Report every line of the records that includes the word "يعني".

**Data provided**:
######
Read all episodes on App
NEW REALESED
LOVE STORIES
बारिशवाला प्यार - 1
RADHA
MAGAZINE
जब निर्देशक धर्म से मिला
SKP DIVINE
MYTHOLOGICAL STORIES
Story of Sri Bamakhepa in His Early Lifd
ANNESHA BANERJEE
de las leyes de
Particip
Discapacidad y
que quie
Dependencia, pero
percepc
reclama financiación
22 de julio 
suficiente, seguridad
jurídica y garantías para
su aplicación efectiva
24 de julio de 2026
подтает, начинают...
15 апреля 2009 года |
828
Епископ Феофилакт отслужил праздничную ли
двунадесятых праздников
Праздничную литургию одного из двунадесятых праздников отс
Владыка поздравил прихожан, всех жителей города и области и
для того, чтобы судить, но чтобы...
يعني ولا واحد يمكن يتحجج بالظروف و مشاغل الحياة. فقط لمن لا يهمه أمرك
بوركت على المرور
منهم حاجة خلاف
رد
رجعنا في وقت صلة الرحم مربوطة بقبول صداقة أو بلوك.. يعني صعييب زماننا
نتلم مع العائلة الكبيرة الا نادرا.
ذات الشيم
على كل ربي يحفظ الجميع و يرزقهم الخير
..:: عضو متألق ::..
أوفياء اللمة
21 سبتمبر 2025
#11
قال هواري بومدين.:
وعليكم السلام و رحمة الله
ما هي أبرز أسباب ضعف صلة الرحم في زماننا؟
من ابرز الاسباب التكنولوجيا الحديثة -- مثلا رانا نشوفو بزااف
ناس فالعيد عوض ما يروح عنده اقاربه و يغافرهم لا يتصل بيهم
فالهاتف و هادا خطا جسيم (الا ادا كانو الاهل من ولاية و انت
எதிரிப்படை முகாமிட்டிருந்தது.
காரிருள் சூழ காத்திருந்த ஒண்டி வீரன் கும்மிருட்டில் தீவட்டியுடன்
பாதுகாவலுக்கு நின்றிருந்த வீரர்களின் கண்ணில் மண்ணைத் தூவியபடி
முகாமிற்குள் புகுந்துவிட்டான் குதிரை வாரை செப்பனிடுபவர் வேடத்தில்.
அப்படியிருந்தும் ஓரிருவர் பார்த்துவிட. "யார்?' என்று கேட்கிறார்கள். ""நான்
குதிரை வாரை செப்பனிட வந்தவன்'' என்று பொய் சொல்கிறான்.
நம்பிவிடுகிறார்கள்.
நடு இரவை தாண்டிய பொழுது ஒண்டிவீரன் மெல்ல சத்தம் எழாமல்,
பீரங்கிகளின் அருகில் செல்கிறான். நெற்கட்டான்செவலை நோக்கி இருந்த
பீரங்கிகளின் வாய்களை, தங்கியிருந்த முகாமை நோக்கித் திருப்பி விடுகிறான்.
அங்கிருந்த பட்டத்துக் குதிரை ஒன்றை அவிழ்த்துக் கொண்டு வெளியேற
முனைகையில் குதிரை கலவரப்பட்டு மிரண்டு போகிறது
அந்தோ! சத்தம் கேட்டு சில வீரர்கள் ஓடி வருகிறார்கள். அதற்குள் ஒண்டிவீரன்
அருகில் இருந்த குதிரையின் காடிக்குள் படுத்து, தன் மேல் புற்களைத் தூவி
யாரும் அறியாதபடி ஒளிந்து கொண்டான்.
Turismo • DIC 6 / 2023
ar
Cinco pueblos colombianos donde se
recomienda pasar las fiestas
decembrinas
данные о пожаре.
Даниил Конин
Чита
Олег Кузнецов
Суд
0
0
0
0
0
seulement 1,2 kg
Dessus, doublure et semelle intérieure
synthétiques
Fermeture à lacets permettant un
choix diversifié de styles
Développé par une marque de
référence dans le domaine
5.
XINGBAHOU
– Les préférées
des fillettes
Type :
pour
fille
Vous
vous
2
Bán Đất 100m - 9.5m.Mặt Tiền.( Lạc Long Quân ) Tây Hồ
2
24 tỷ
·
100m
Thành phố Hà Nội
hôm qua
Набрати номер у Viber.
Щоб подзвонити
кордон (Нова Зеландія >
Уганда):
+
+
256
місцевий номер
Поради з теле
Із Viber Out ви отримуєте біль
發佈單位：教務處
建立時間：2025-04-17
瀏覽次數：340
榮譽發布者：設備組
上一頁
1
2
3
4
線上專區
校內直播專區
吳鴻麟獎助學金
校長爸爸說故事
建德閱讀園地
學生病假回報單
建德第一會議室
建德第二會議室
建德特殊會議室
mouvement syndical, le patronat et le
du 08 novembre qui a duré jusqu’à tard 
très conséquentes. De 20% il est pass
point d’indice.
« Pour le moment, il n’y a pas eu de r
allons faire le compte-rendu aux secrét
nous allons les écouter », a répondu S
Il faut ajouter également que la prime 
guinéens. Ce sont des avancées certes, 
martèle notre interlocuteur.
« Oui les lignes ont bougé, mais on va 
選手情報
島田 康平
######
**Exercise answer**:
يعني ولا واحد يمكن يتحجج بالظروف و مشاغل الحياة. فقط لمن لا يهمه أمرك
رجعنا في وقت صلة الرحم مربوطة بقبول صداقة أو بلوك.. يعني صعييب زماننا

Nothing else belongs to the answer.